Tuesday, October 25, 2005 | The city of San Diego made plans Monday to avoid an upcoming loan payment that may have prevented it from replacing dozens of miles of dilapidated sewer pipes over the next year.
In a unanimous vote, the City Council agreed to allow staff to restructure a $152 million loan from Bank of America. City officials had only been making the interest payments on the loan – which they took out in June 2004 – believing that by the time the balloon payments came due to pay it off, they would have already refinanced it with a public bond offering.
They drastically underestimated how long the city would be paralyzed by its lack of an up-to-date audit and a credit rating on Wall Street.
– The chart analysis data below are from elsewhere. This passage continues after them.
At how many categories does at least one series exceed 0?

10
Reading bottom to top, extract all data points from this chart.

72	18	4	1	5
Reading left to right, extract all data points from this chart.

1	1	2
“Who would have ever thought we’d be here today,” said Councilman Jim Madaffer.
Staff members warned that although the city’s enterprise fund could handle the payment that was coming due, it would have prevented them from replacing any of the 3,000 miles of sewer pipes in the city. On a normal year, the city would try to replace about 45 miles of the pipes.
The loan was secured last year as part of a stop-gap measure to keep the wastewater department flush with funds while the city repaired its financial disclosure process and prepared to reenter the public bond market. The city structured the loan so that it would only have to pay the interest while it awaited an audit that many thought was only months away. However, more than a year later, outside auditors and investigators are still far from completing the crucial project.
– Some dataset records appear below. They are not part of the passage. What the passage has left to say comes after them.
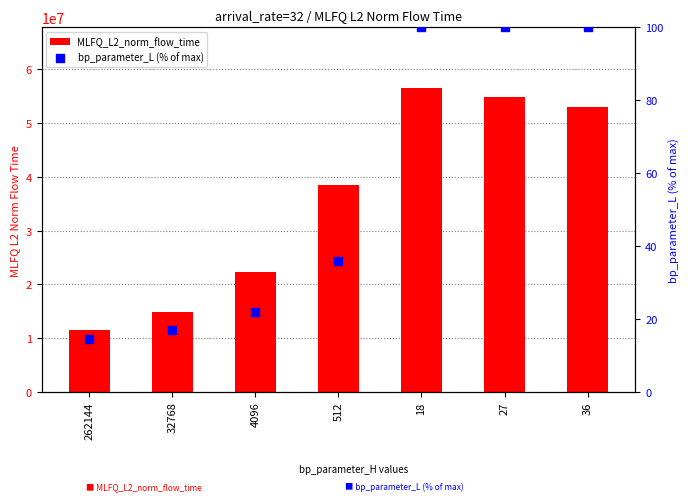

Which series has the largest Y range (max minus min)?

MLFQ_L2_norm_flow_time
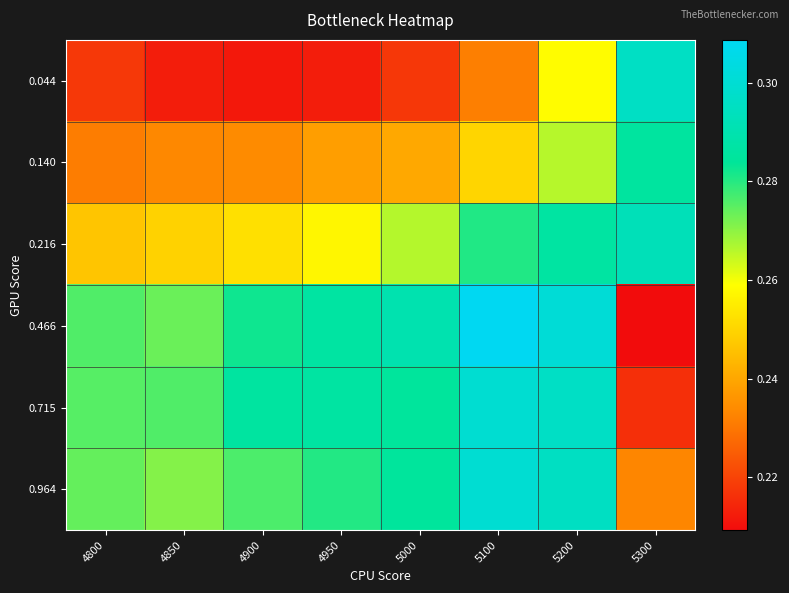

At how many categories does at least one series exceed 0?

8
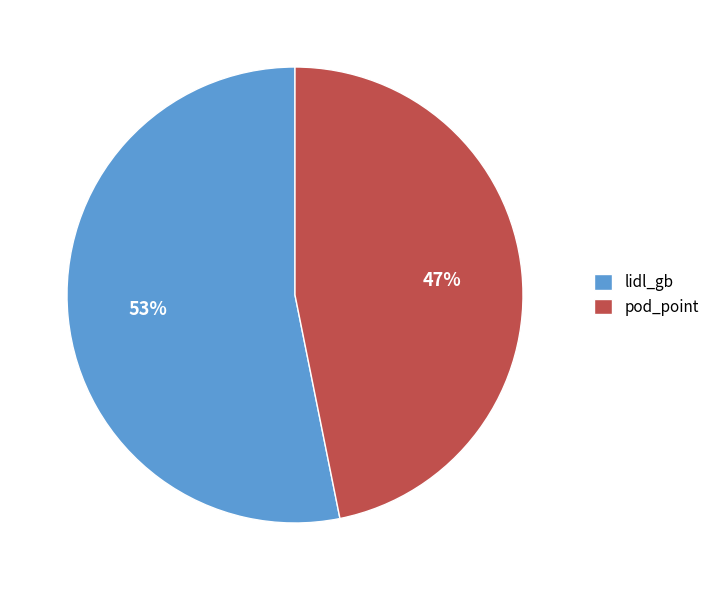

How many segments does this pie chart have?

2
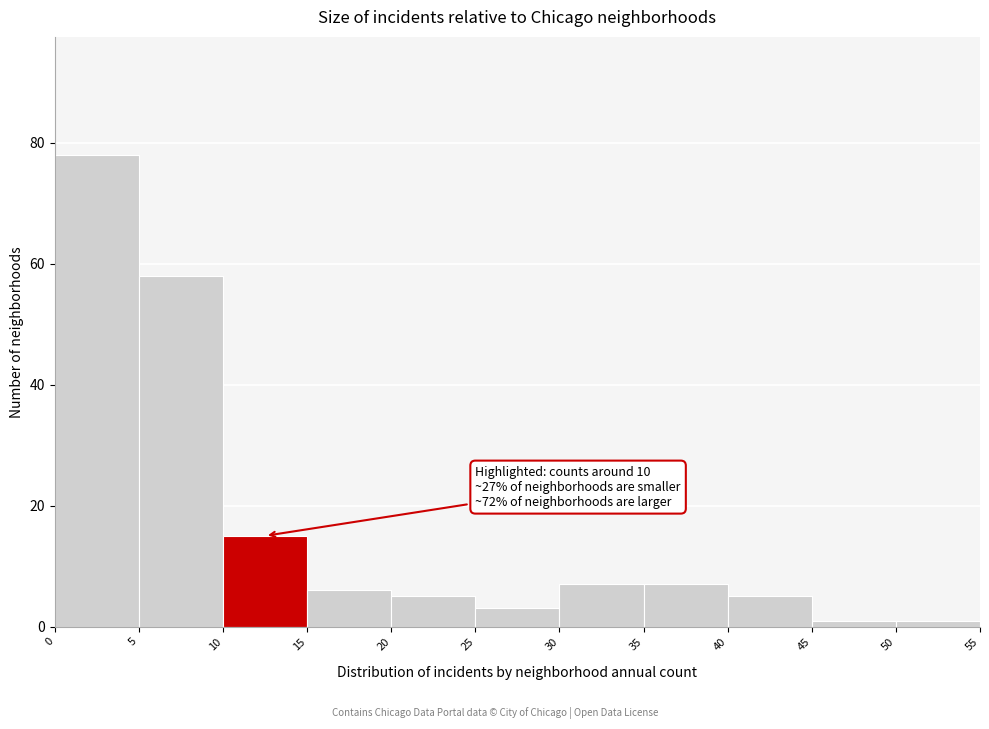

Over which range of the x-axis is the bar tallest?

0 to 5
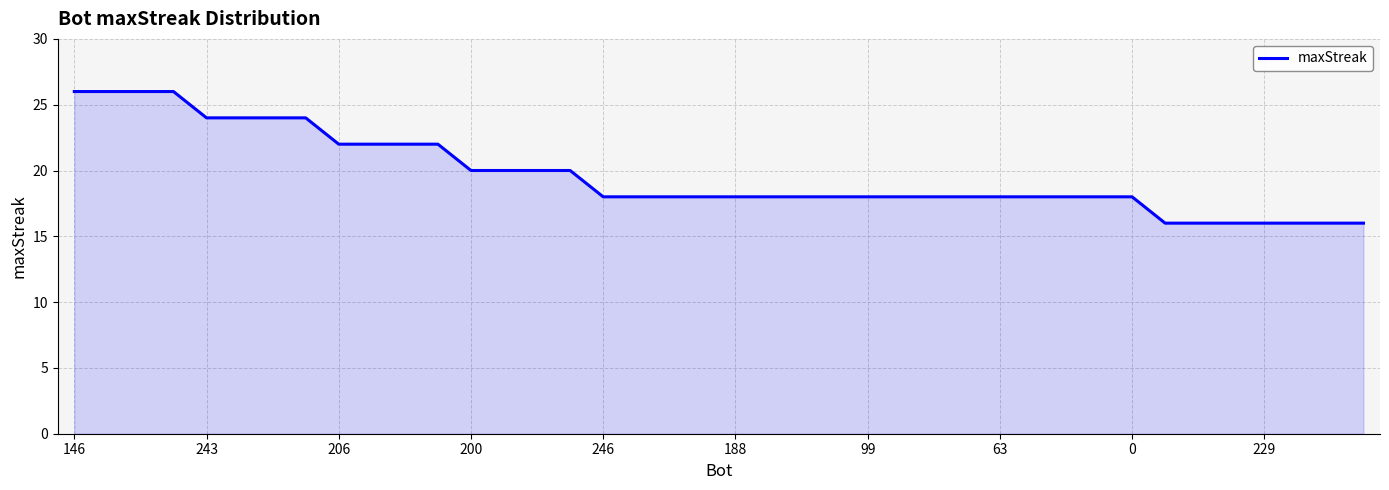

What is the maximum value shown in the chart?

26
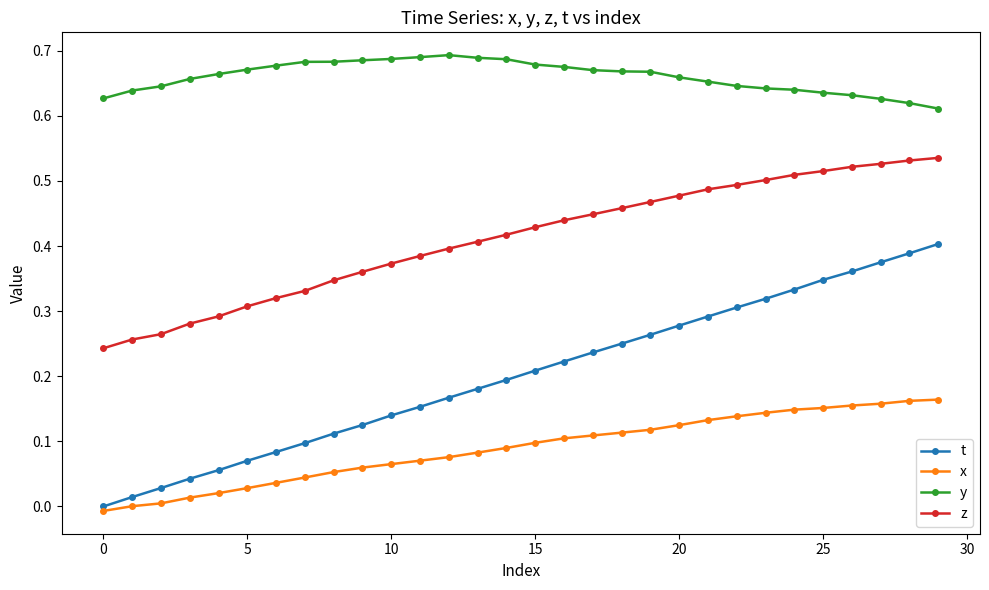

True or false: z and y intersect in this chart.

False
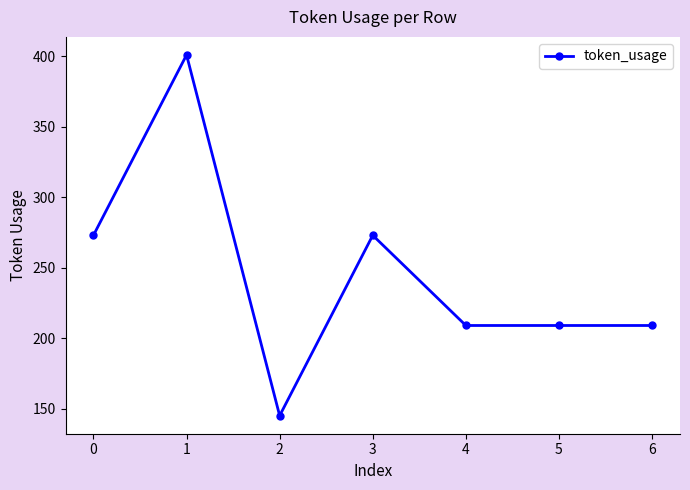

What is the ratio of the value at 1 to the value at 3?

1.5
And so the loan the city thought it would only pay interest on is starting to come due.
“No one thought we’d approach the beginning of amortization cycle of this loan, yet here we are,” said Dennis Kahlie, the city’s utilities finance administrator.
In March 2006, the city would have had to make the first of a $19 million quarterly payment to its sewer fund.
The council’s move allows the city to postpone repayment of the loan until fiscal year 2007.
To get Bank of America to agree to the plan the city also had to provide certain assurances to the bank that if the city went bankrupt – an “insolvency event” according to city managers – the city would guarantee the bank’s investment.
Deputy City Attorney Mark Blake said that because of recent discussions of the possibility of bankruptcy, that type of guarantee is to be expected.
“It’s not unusual to see this type of provision,” Blake said.
The council’s vote Monday also paved the way for receipt of a low-interest $10 million loan from the State Water Resources Control Board. Bank of America had prohibited the city from taking any more debt out for sewer projects without the bank’s permission.